None of those factors apply to Wyoming wolves. Wyoming wolf habitat is not threatened by destruction, Wyoming wolves are not overutilized, the existing regulatory mechanisms are adequate, and no other natural or manmade factors affect the continued existence of Wyoming wolves.

All that is moot anyway, since Wyoming wolves are not discrete or significant.

For that matter, neither are Great Lakes wolves.

Wolves move around. They are not bound to any one spot. They breed like canines everywhere, which is to say like dogs, which is to say promiscuously. Dogs are famous for that. So are rabbits, but dogs rank right up there.

So the wolf genes flow around and travel hundreds of miles in a season, and have found their way into Oregon, Washington, Colorado, Utah, and possibly Illinois, and who knows where by next year, because wolves move great distances when they feel like it.

There are no distinct populations of wolves. The lines are blurred and indistinct. The taxon is all one big incestuous family. Coyote and domestic dog genes are showing up in wolves. Some wolves, like the Mexican wolf in the Southwest, is more dog than wolf, and the “red wolf” of North Carolina is more coyote than wolf. Some coyotes, like those in Pennsylvania and New York, have wolf genes [here].

Dogs will be dogs. This truth is well-known, and has been well-known since humans and dogs began co-habitating in the Stone Age.

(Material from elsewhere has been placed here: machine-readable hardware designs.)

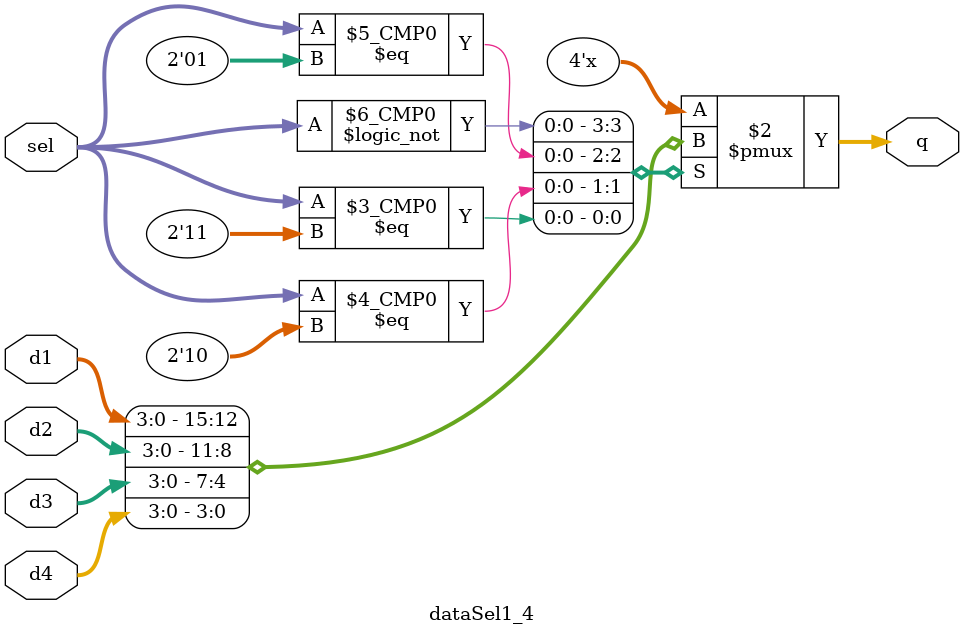
<source format=v>
`timescale 1ns / 1ps
module dataSel1_4(
    output reg [3:0] q,
    input [1:0] sel,
    input [3:0] d1,
    input [3:0] d2,
    input [3:0] d3,
    input [3:0] d4
    );
	always @(sel) begin
		case(sel)
		0: q<= d1;
		1: q<= d2;
		2: q<= d3;
		3: q<= d4;
	endcase
	end
endmodule

</source>
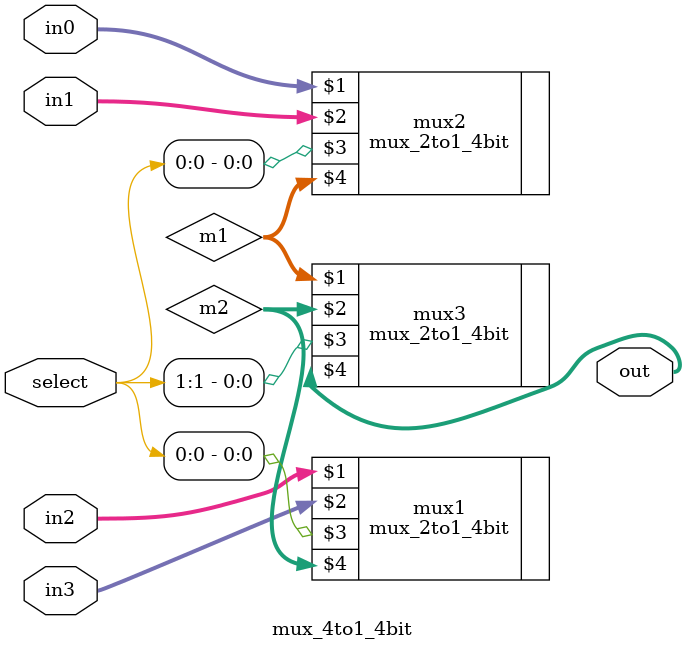
<source format=v>
`include "mux_2to1_4bit.v"
module mux_4to1_4bit(input [3:0]in0,input [3:0]in1,input [3:0]in2,input [3:0]in3,input [1:0] select,output[3:0] out);

    wire [3:0]m1,m2;

    mux_2to1_4bit mux2(in0,in1,select[0],m1);
    mux_2to1_4bit mux1(in2,in3,select[0],m2);
    mux_2to1_4bit mux3(m1,m2,select[1],out);
    
endmodule
</source>
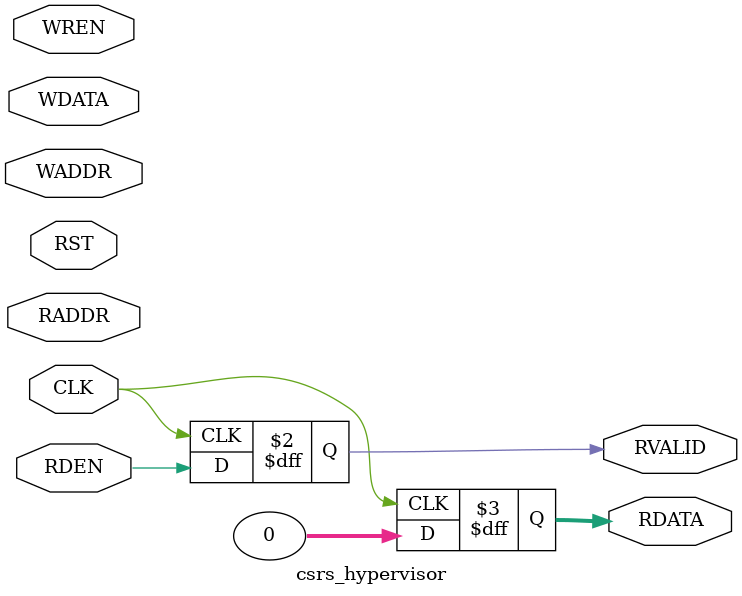
<source format=v>
module csrs_hypervisor
    (
        /* ----- 制御 ----- */
        input wire CLK,
        input wire RST,

        /* ----- CSRアクセス ----- */
        // 読み
        input wire          RDEN,
        input wire  [11:0]  RADDR,
        output reg          RVALID,
        output reg  [31:0]  RDATA,

        // 書き
        input wire          WREN,
        input wire  [11:0]  WADDR,
        input wire  [31:0]  WDATA
    );

    // reg [31:0] csr [0:1023];

    always @ (posedge CLK) begin
        RVALID <= RDEN;
        RDATA <= 32'b0;
    end

endmodule

</source>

The entire concept of “distinct population segments” is a legal one, not a biological one, when it comes to wolves. For that matter, the entire concept of “endangered” is more legal than biological.

The law is screwed up vis “endangered” animals. We don’t need that law (the ESA). It has done more harm than good. The hand-wringing over species extinctions is mostly misplaced emotions and science fraud, but the ESA is not a solution to anything, real or imaginary.

A great myth has developed over extinction, in partial response to Darwin’s theory, which shook religious foundations and left an atheistic society bereft of spiritual purpose. The crocodile tears over alleged species extinction is a substitute for formerly comforting religious superstitions.

The global warming alarmist hysteria is another manifestation of the same thing, i.e. spiritual starvation and quasi-religious substitution. There are a lot of lost people running around.

Be that as it may, the ESA is not a fix for what ails, and distinct population segments are complete folly. Whether the judge can see all that is extremely doubtful. He never has before, and it’s not really his job to be rational. His job is the law, rational or not, and in the case of the ESA, rationality does apply.